Q&A: The Disappearance of God from Our World
The Disappearance of God from Our World
Question
Hello Rabbi,
Is it acceptable to you that there is a phenomenon of God disappearing from intervention in this world, and a shift over the generations to a transcendental mode of governance? These matters have been discussed repeatedly here on the site, and so as not to weary you, I’ll give examples only in broad outline:
In the time of the Hebrew Bible (Tanakh), there is interaction between the Creator and humanity, as in the story of the Flood, the generation of the Tower of Babel, the destruction of Sodom, Nineveh, and more. There is also interaction with individuals—with prophets among the Jewish people, or among the nations of the world (Job, Balaam), and so on.
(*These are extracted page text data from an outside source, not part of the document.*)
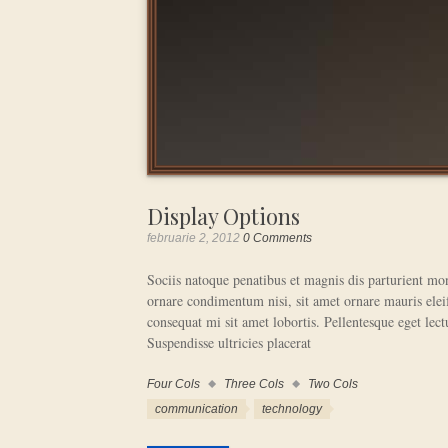
Display Options
februarie 2, 2012
0 Comments
Sociis natoque penatibus et magnis dis parturient mon
ornare condimentum nisi, sit amet ornare mauris eleif
consequat mi sit amet lobortis. Pellentesque eget lectu
Suspendisse ultricies placerat
Four Cols
Three Cols
Two Cols
Work
Categories
Work
communication
technology
Tags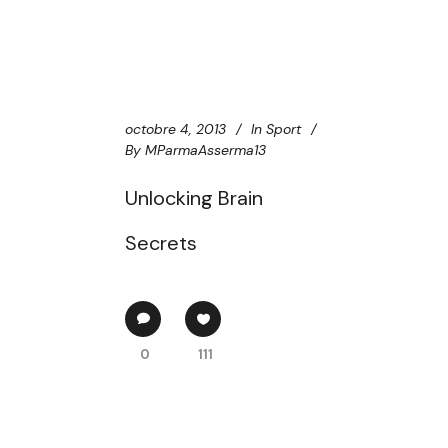
octobre 4, 2013
In
Sport
By
MParmaAsserma13
Unlocking Brain
Secrets
0
111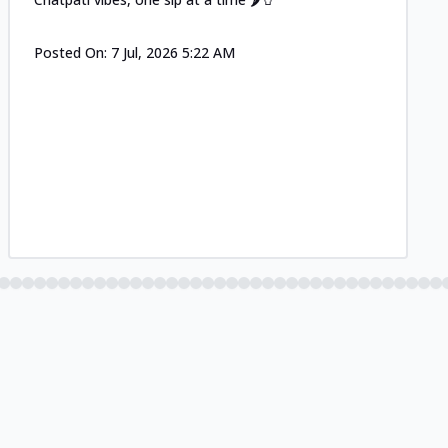
Posted On:
7 Jul, 2026 5:22 AM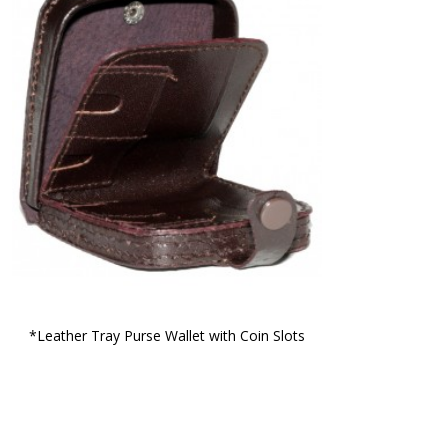
*Leather Tray Purse Wallet with Coin Slots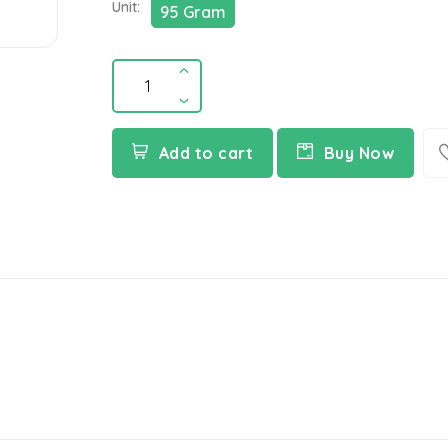
Unit:
95 Gram
Add to cart
Buy Now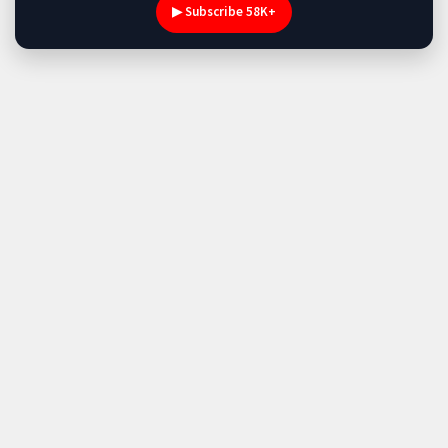
▶ Subscribe 58K+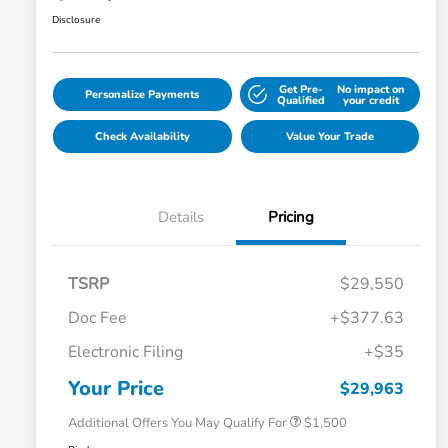
Disclosure
Get Pre-
No impact on
Personalize Payments
Qualified
your credit
Check Availability
Value Your Trade
Details
Pricing
TSRP
$29,550
Doc Fee
+$377.63
Honda Graduate Offer
$500
Electronic Filing
+$35
Honda Military Appreciation Offer
$500
Loyalty/Conquest
$500
Your Price
$29,963
Additional Offers You May Qualify For
$1,500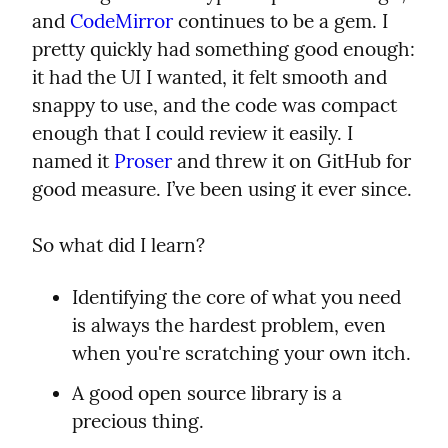
and 
CodeMirror
 continues to be a gem. I 
pretty quickly had something good enough: 
it had the UI I wanted, it felt smooth and 
snappy to use, and the code was compact 
enough that I could review it easily. I 
named it 
Proser
 and threw it on GitHub for 
good measure. I’ve been using it ever since.
So what did I learn?
Identifying the core of what you need 
is always the hardest problem, even 
when you're scratching your own itch.
A good open source library is a 
precious thing.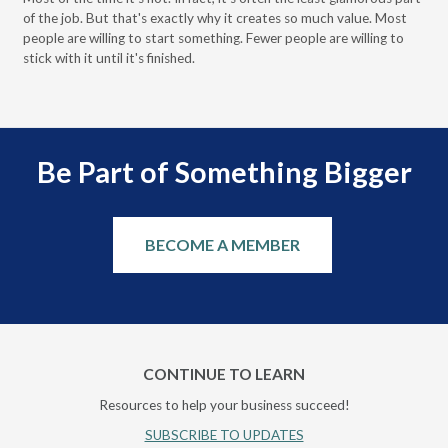
of the job. But that's exactly why it creates so much value. Most
wor
people are willing to start something. Fewer people are willing to
pre
stick with it until it's finished.
Be Part of Something Bigger
BECOME A MEMBER
CONTINUE TO LEARN
Resources to help your business succeed!
SUBSCRIBE TO UPDATES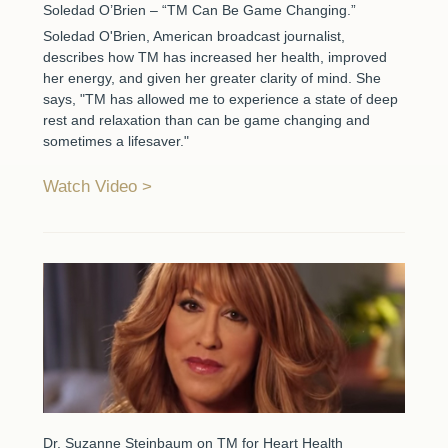
Soledad O’Brien – “TM Can Be Game Changing.”
Soledad O'Brien, American broadcast journalist,
describes how TM has increased her health, improved
her energy, and given her greater clarity of mind. She
says, "TM has allowed me to experience a state of deep
rest and relaxation than can be game changing and
sometimes a lifesaver."
Watch Video
Dr. Suzanne Steinbaum on TM for Heart Health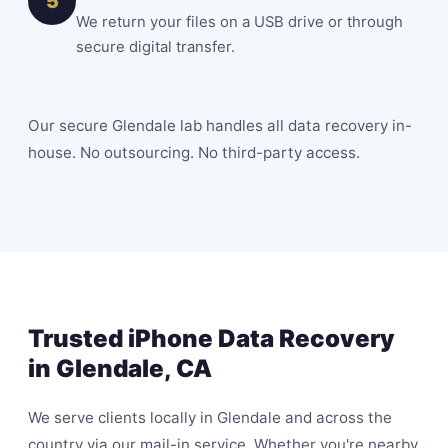
5
We return your files on a USB drive or through
secure digital transfer.
Our secure Glendale lab handles all data recovery in-
house. No outsourcing. No third-party access.
Trusted iPhone Data Recovery
in Glendale, CA
We serve clients locally in Glendale and across the
country via our mail-in service. Whether you're nearby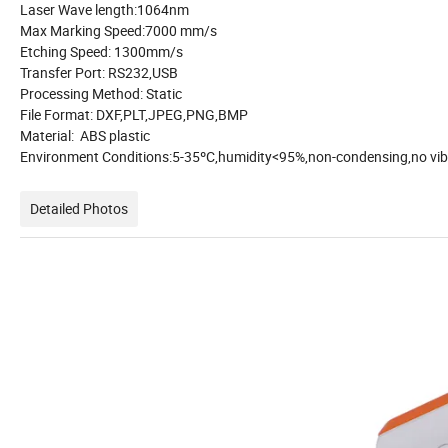
Laser Wave length:1064nm
Max Marking Speed:7000 mm/s
Etching Speed: 1300mm/s
Transfer Port: RS232,USB
Processing Method: Static
File Format: DXF,PLT,JPEG,PNG,BMP
Material: ABS plastic
Environment Conditions:5-35ºC,humidity<95%,non-
Detailed Photos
In our time, nature appears deterministic, and before it there is no distinction between righteous and wicked. Disasters strike entire populations and wipe out millions without discrimination (the Black Death, the slave trade from Africa to the USA, the world wars, and the like).
We seem to have two explanations for the phenomenon:
either God changed His mode of governance,
or the stories of intervention are nothing but myth.
In my opinion, the first explanation is less logical: why would God switch agendas over time? It sounds apologetic to me.
By contrast, the second explanation seems more understandable to me, since the disappearance of the Creator from our lives happens in the same proportion as the disappearance of supernatural forces from human thought. As the generations pass, humanity in the Western world believes less in such forces, and in the same proportion divine intervention also disappears.
By the way, there is a book called The Disappearance of God by Yosef Emanuel and Richard Elliott Friedman, which shows the trend of disappearance within the Hebrew Bible itself.
What do you think?
Answer
Hello.
If you accept the giving of the Torah at Sinai, then God’s involvement in the world is not a myth but a fact. So everything starts from there. A possible explanation for the difference in governance I gave in an article here:
Discussion on Answer
Those are already just impressions. My impression is different.
Thank you, Rabbi.
1. You wrote that if I accept the giving of the Torah, then God’s intervention in our world is a fact.
The issue is that the problem of His “changing His mode of governance” is what causes me not to accept the giving of the Torah.
2. You sent me to an article that explains the change in His mode of governance.
I know it’s possible to find various explanations for the change in His mode of governance in the world. It still doesn’t convince me, and it sounds apologetic to me.
I can add that even nowadays there is “intervention” in primitive societies (the book White Man, Black Gods was mentioned here on the site recently as dealing with this subject). Explanations can be found, but to my ear they don’t sound honest.
The correlation between primitiveness and miracles and revelations makes me think it’s all bullshit.
P.S.
Maybe I should clarify regarding the book. It was written by an Israeli psychiatrist who lived in a primitive society in Africa for several years. He tells there of miracles and wonders for which he does not know how to provide a scientific explanation.
The book shook my belief in the giving of the Torah to a certain degree. If our ancestors looked like those Africans, then what wonder is it that they accepted and believed in such supernatural myths?